Assignment: Since pictures are not wanted in the copy, output only the rest of each record exactly.

━━━━━ Entries shown

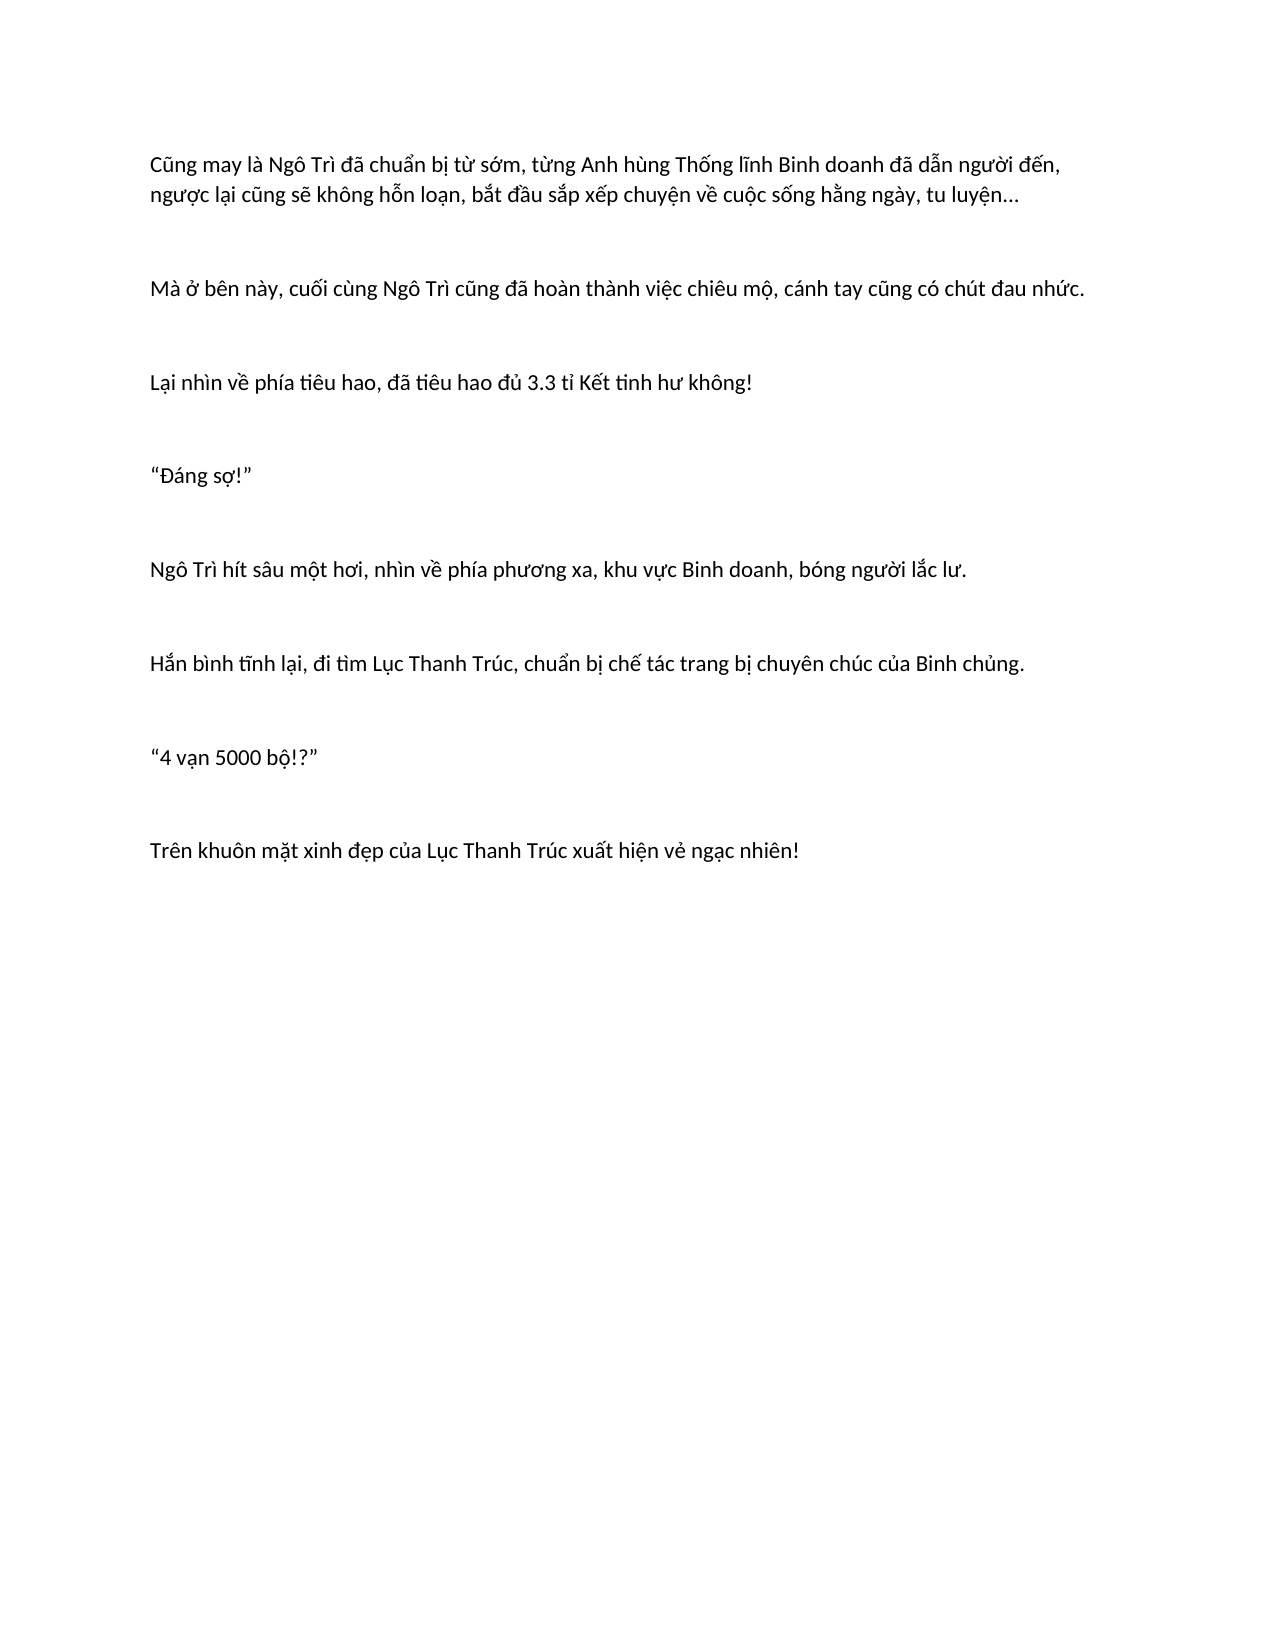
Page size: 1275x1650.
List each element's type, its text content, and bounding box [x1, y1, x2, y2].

text “4 vạn 5000 bộ!?” [150, 743, 1125, 771]
text Cũng may là Ngô Trì đã chuẩn bị từ sớm, từng Anh hùng Thống lĩnh Binh doanh đã dẫn người đến, ngược lại cũng sẽ không hỗn loạn, bắt đầu sắp xếp chuyện về cuộc sống hằng ngày, tu luyện... [150, 150, 1125, 208]
text Lại nhìn về phía tiêu hao, đã tiêu hao đủ 3.3 tỉ Kết tinh hư không! [150, 368, 1125, 396]
text Hắn bình tĩnh lại, đi tìm Lục Thanh Trúc, chuẩn bị chế tác trang bị chuyên chúc của Binh chủng. [150, 649, 1125, 677]
text Trên khuôn mặt xinh đẹp của Lục Thanh Trúc xuất hiện vẻ ngạc nhiên! [150, 836, 1125, 864]
text Mà ở bên này, cuối cùng Ngô Trì cũng đã hoàn thành việc chiêu mộ, cánh tay cũng có chút đau nhức. [150, 274, 1125, 302]
text Ngô Trì hít sâu một hơi, nhìn về phía phương xa, khu vực Binh doanh, bóng người lắc lư. [150, 555, 1125, 583]
text “Đáng sợ!” [150, 461, 1125, 489]
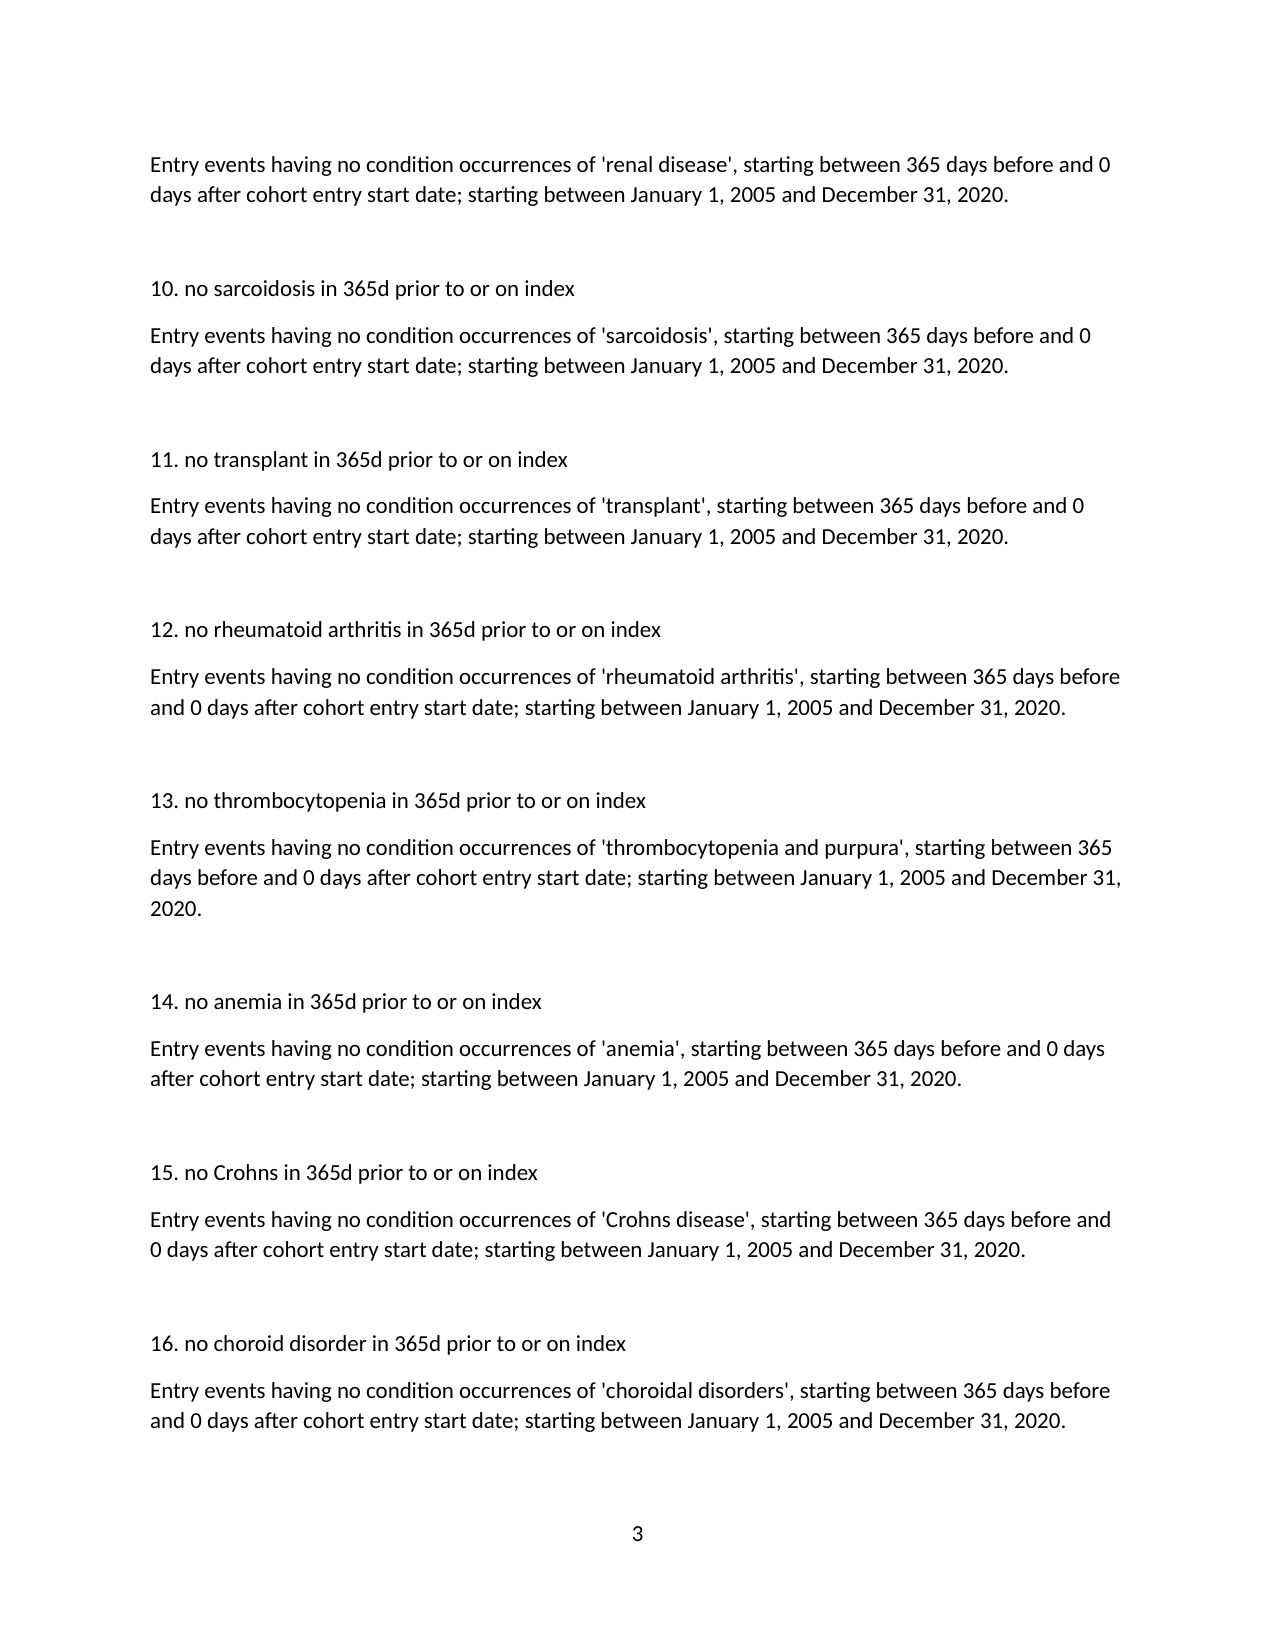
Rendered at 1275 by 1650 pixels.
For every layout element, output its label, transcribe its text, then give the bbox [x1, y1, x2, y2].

━━━━━━━━━━

Response to the exercise:
Page size: 1275x1650.
List each element's type, its text content, and bounding box [x1, y1, x2, y2].

text “4 vạn 5000 bộ!?” [150, 743, 1125, 771]
text Cũng may là Ngô Trì đã chuẩn bị từ sớm, từng Anh hùng Thống lĩnh Binh doanh đã dẫn người đến, ngược lại cũng sẽ không hỗn loạn, bắt đầu sắp xếp chuyện về cuộc sống hằng ngày, tu luyện... [150, 150, 1125, 208]
text Lại nhìn về phía tiêu hao, đã tiêu hao đủ 3.3 tỉ Kết tinh hư không! [150, 368, 1125, 396]
text Hắn bình tĩnh lại, đi tìm Lục Thanh Trúc, chuẩn bị chế tác trang bị chuyên chúc của Binh chủng. [150, 649, 1125, 677]
text Trên khuôn mặt xinh đẹp của Lục Thanh Trúc xuất hiện vẻ ngạc nhiên! [150, 836, 1125, 864]
text Mà ở bên này, cuối cùng Ngô Trì cũng đã hoàn thành việc chiêu mộ, cánh tay cũng có chút đau nhức. [150, 274, 1125, 302]
text Ngô Trì hít sâu một hơi, nhìn về phía phương xa, khu vực Binh doanh, bóng người lắc lư. [150, 555, 1125, 583]
text “Đáng sợ!” [150, 461, 1125, 489]
Rendered at 1275 by 1650 pixels.
For every layout element, output its label, transcribe its text, then give the bbox [x1, y1, x2, y2].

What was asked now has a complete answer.